Ho'ike kicks off festival
| Getting there is half the dance |
| Wanda A. Adams' online Merrie Monarch diary |
By Wanda A. Adams
Assistant Features Editor
HILO, Hawai'i They come from Panaewa and the Canadian provinces, from Tokyo and Tahiti.
Deborah Booker The Honolulu Advertiser
As dusk gathered last night, they filed into the Edith Kanaka'ole Stadium with their seat cushions and their plate lunches, their binoculars and their halau T-shirts for what is effectively hometown night at the Merrie Monarch Festival hula competition the annual free ho'ike (hula show).
Halau 'O Kekuhi performs for a diverse audience at the Merrie Monarch Festival ho'ike last night in Hilo.
Hosted by the hula family for which the stadium is named, the Kanaka'oles and their Halau 'O Kekuhi, the event is staged as a thank you to the community for putting up with the traffic and the crowds and because so few of them are able to get tickets to the three nights of hula competition that follow.
The rest of the week, says restaurateur Beth-An Nishijima, taking a brief break from catering food for Sonny Ching's Halau Na Mamo 'O Pu'uanahulu, "Hilo people stay inside, or like me they're too busy to watch hula."
Ho'ike night gathers a widely varied audience.
Not present, ironically, are the hula schools involved in the competition. Their teachers keep them sequestered.
People who know nothing of hula come to see what the Hawaiian culture is about.
Regina Robbins and Greg Evans, who have been living in the Hilo area for about a year and plan to go back to their native Vermont soon, showed up at 3 o'clock in the afternoon because they'd been told that people stand in line to get in as early as 1 in the afternoon. (A bit of an exaggeration; 4 o'clock is more like it.) They have seen hula only once before, at a hotel lu'au, and were determined to take in the real thing before leaving the Islands.

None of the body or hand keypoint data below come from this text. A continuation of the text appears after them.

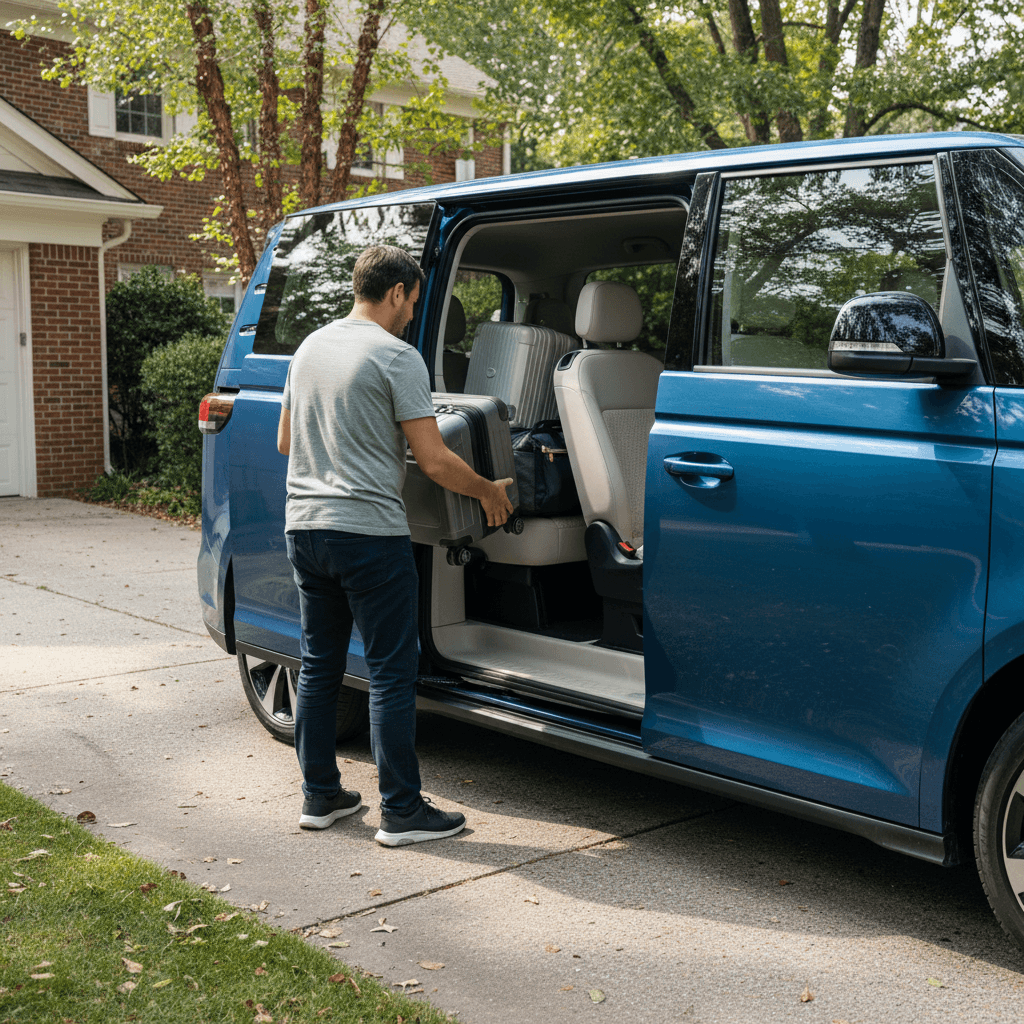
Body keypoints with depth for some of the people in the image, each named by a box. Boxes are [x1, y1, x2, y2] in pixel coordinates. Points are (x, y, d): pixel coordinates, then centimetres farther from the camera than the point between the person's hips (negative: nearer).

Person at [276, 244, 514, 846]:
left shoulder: (310, 347, 13)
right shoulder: (397, 357, -10)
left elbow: (285, 441, 22)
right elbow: (434, 462, -13)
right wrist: (489, 492, 3)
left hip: (305, 526, 8)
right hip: (369, 533, -8)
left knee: (320, 666, 15)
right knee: (392, 672, -1)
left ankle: (320, 797, 23)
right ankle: (402, 812, 4)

Sarah and Robert Sloove of Alberta, Canada, had planned to be up in Volcano but stumbled across a halau ceremony in a local park earlier in the day. Sarah Sloove, who has worked with native peoples in her homeland, was so moved she wanted to see more, and they decided to linger in Hilo for the ho'ike.
Students of hula, such as members of Hilo High's Na Liko Lehua O Hilo Hanakai, come for inspiration and a break from practicing their May Day chants, according to 16-year-old Aylah Hoopi'i. "We just enjoy it," said her friend, Melissa Spalding, 16.
Auntie Irene Midel, 75, has been coming to ho'ike for 41 years for the chance to dress up in a beautiful holoku, place a garden of orchids in her hair and "to wear my jewelries" which last night included four gold rings on one hand, four jade rings on the other, Hawaiian and Chinese bracelets halfway up each arm and a crocheted lei made by one of her seven children.
Becky Makuakane Takeya, born and raised in the Hilo area, came because she finally retired from the Hilo Parks Department and actually gets to watch hula instead of having to help clean up the place. "Now I can relax and really enjoy the dancing," she said, waving a fan in the still, warm air.
Neighbor Islanders benefit from ho'ike night, too: Joy Leo of Honolulu couldn't get tickets for the hula competition but planned a two-day trip with her friend, Shala Mata, to take in the hula show. "For me, the hula has always been representative of the divine feminine in the Hawaiian spirit. When you watch hula it's like life kundalini."
The night's entertainment was as varied as the audience: traditional hula from local hula school Halau Na Mamo O Ka'ala, Johnny Lum Ho's energetic Hilo halau and the even more energetic haka (Maori dance and chant) of Te Wharekura Kaupapa Maori a Roheo Rakaumanga.